I've come to learn my story is not unique and there are so many people that are in my same situation. This does not get talked about enough and should be something every prescriber is aware of.
I've met so many nurses that are in my same situation that said they can never go back to their profession, knowing how many patients they kept telling to take their meds thinking they had serious mental illness, when they were actually presenting with akathisia.

It's great that some people can come off of psychotropic medications pretty quickly, however, it can be deceiving to themselves or others. I've met people that are on a med for a second or third time in their life - they've tried to rapid taper or cold turkey or because that's what they did the first or second time, or even third time, and it was uneventful. Then this time completely destroyed them . Bed bound , can't work, some even worse.

Also, with many antidepressants, people usually feel pretty good the first few months after coming off in a couple months… And things start to unravel around month five or six off of the med and it leads them to think they need to be back on the med. I'm seeing this with multiple friends and their kids that were prescribed various medications in college for stress.
I'm grateful to help them through this, I just wish they were never in the situation.

The more you know… Seriously the more you know is super important with these meds.

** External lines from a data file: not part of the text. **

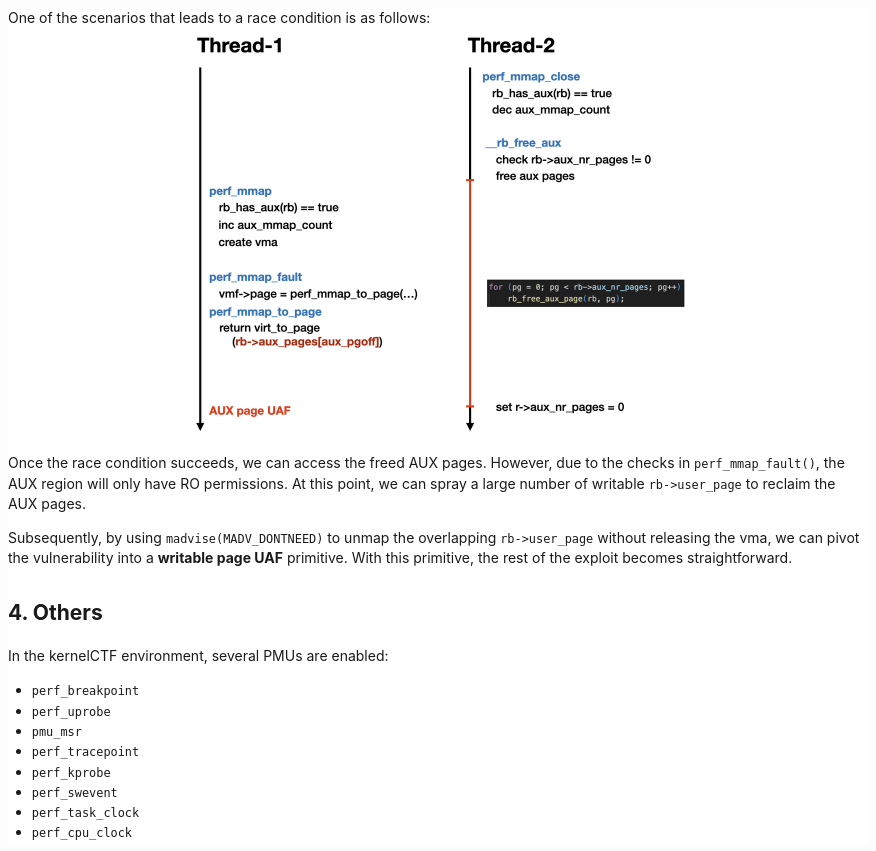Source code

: One of the scenarios that leads to a race condition is as follows:
<img src="/assets/image-20241115165119628.png" alt="image-20241115165119628" style="display: block; margin-left: auto; margin-right: auto; zoom:50%;" />

Once the race condition succeeds, we can access the freed AUX pages. However, due to the checks in `perf_mmap_fault()`, the AUX region will only have RO permissions. At this point, we can spray a large number of writable `rb->user_page` to reclaim the AUX pages.

Subsequently, by using `madvise(MADV_DONTNEED)` to unmap the overlapping `rb->user_page` without releasing the vma, we can pivot the vulnerability into a **writable page UAF** primitive. With this primitive, the rest of the exploit becomes straightforward.

## 4. Others

In the kernelCTF environment, several PMUs are enabled:
- `perf_breakpoint`
- `perf_uprobe`
- `pmu_msr`
- `perf_tracepoint`
- `perf_kprobe`
- `perf_swevent`
- `perf_task_clock`
- `perf_cpu_clock`
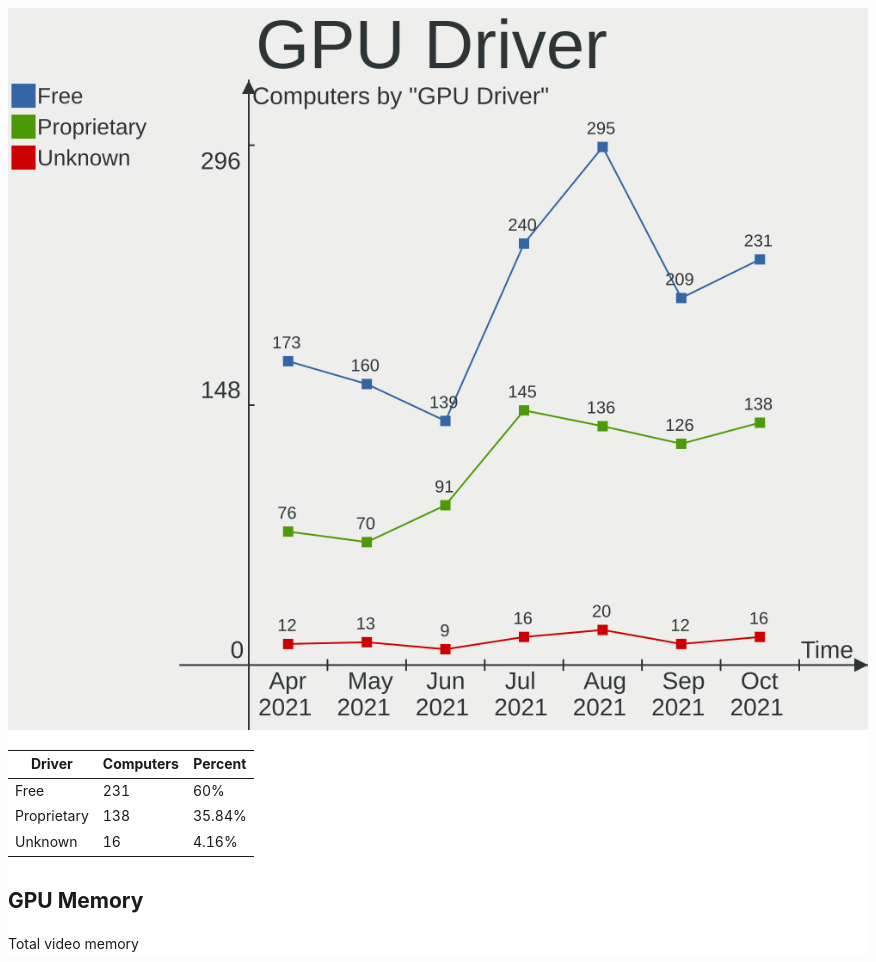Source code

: ![GPU Driver](./images/line_chart/gpu_driver.svg)

| Driver      | Computers | Percent |
|-------------|-----------|---------|
| Free        | 231       | 60%     |
| Proprietary | 138       | 35.84%  |
| Unknown     | 16        | 4.16%   |

GPU Memory
----------

Total video memory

I'll leave this as my last comment-, I found out during my last five years that the Xanax study that was conducted for FDA approval didn't have the full results published. Don't quote me because I don't have access to the actual numbers and I'm going off memory right now, but the results that were reported were the six or eight week mark instead of the ending time period because every single participant was worse off at the end of the study. (I believe that was 12 week marker.) The six or eight week results published had around half the people still doing OK , and drug approval was made off of that. This comes from someone who worked for the FDA and has seen behind the scenes in approving psychotropic meds as they are a psychiatrist.
It is sickening to know that ethics have failed the industry and lives have been lost in order to deceive the public.

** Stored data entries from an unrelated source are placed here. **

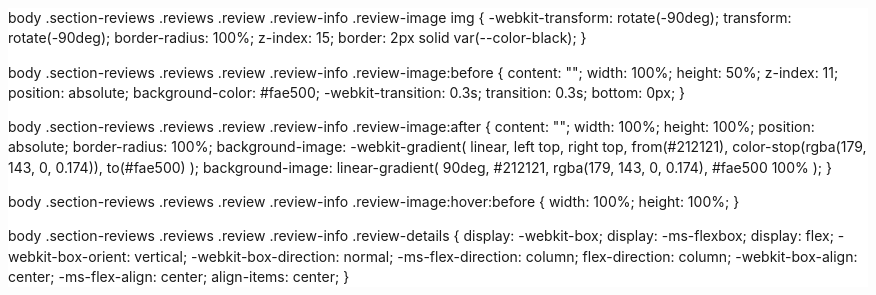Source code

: body .section-reviews .reviews .review .review-info .review-image img {
  -webkit-transform: rotate(-90deg);
  transform: rotate(-90deg);
  border-radius: 100%;
  z-index: 15;
  border: 2px solid var(--color-black);
}

body .section-reviews .reviews .review .review-info .review-image:before {
  content: "";
  width: 100%;
  height: 50%;
  z-index: 11;
  position: absolute;
  background-color: #fae500;
  -webkit-transition: 0.3s;
  transition: 0.3s;
  bottom: 0px;
}

body .section-reviews .reviews .review .review-info .review-image:after {
  content: "";
  width: 100%;
  height: 100%;
  position: absolute;
  border-radius: 100%;
  background-image: -webkit-gradient(
    linear,
    left top,
    right top,
    from(#212121),
    color-stop(rgba(179, 143, 0, 0.174)),
    to(#fae500)
  );
  background-image: linear-gradient(
    90deg,
    #212121,
    rgba(179, 143, 0, 0.174),
    #fae500 100%
  );
}

body .section-reviews .reviews .review .review-info .review-image:hover:before {
  width: 100%;
  height: 100%;
}

body .section-reviews .reviews .review .review-info .review-details {
  display: -webkit-box;
  display: -ms-flexbox;
  display: flex;
  -webkit-box-orient: vertical;
  -webkit-box-direction: normal;
  -ms-flex-direction: column;
  flex-direction: column;
  -webkit-box-align: center;
  -ms-flex-align: center;
  align-items: center;
}
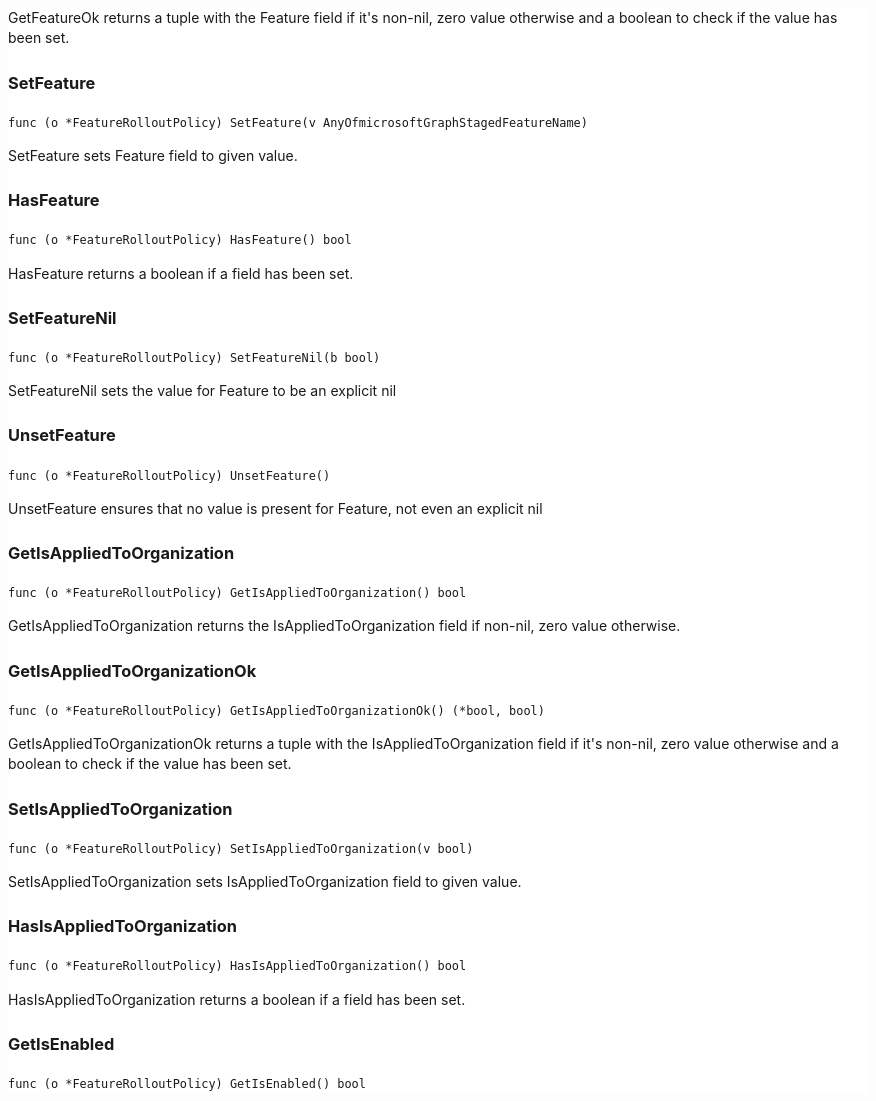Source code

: GetFeatureOk returns a tuple with the Feature field if it's non-nil, zero value otherwise
and a boolean to check if the value has been set.

### SetFeature

`func (o *FeatureRolloutPolicy) SetFeature(v AnyOfmicrosoftGraphStagedFeatureName)`

SetFeature sets Feature field to given value.

### HasFeature

`func (o *FeatureRolloutPolicy) HasFeature() bool`

HasFeature returns a boolean if a field has been set.

### SetFeatureNil

`func (o *FeatureRolloutPolicy) SetFeatureNil(b bool)`

 SetFeatureNil sets the value for Feature to be an explicit nil

### UnsetFeature
`func (o *FeatureRolloutPolicy) UnsetFeature()`

UnsetFeature ensures that no value is present for Feature, not even an explicit nil
### GetIsAppliedToOrganization

`func (o *FeatureRolloutPolicy) GetIsAppliedToOrganization() bool`

GetIsAppliedToOrganization returns the IsAppliedToOrganization field if non-nil, zero value otherwise.

### GetIsAppliedToOrganizationOk

`func (o *FeatureRolloutPolicy) GetIsAppliedToOrganizationOk() (*bool, bool)`

GetIsAppliedToOrganizationOk returns a tuple with the IsAppliedToOrganization field if it's non-nil, zero value otherwise
and a boolean to check if the value has been set.

### SetIsAppliedToOrganization

`func (o *FeatureRolloutPolicy) SetIsAppliedToOrganization(v bool)`

SetIsAppliedToOrganization sets IsAppliedToOrganization field to given value.

### HasIsAppliedToOrganization

`func (o *FeatureRolloutPolicy) HasIsAppliedToOrganization() bool`

HasIsAppliedToOrganization returns a boolean if a field has been set.

### GetIsEnabled

`func (o *FeatureRolloutPolicy) GetIsEnabled() bool`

Oh, and I'm curious if you were ever told by Pharma reps to tell your patience that they have a 'chemical imbalance'? Some other psychiatrist that have gotten out of the profession have mentioned that this was a marketing tool told to doctors so that they would have patients for life. This now has even more weight given the chemical imbalance has been disproved and I've had this discussion with my own doctors who have admitted as such given we discussed the research I've done now that I'm doing better. It again has been really really shocking.

I haven't gone back and looked at my older post so apologies if this is repetitive.

Glad you are following the patient led way of coming off of medications, just remember to preach to them to not try to use the willpower and tough it out if their bodies are screaming at them to slow down ….because that doesn't overcome some of these horrific medications and potentially subsequent akathisia. I have extremely strong willpower and if willpower was the way, I'd have been healed a long time ago. Take care.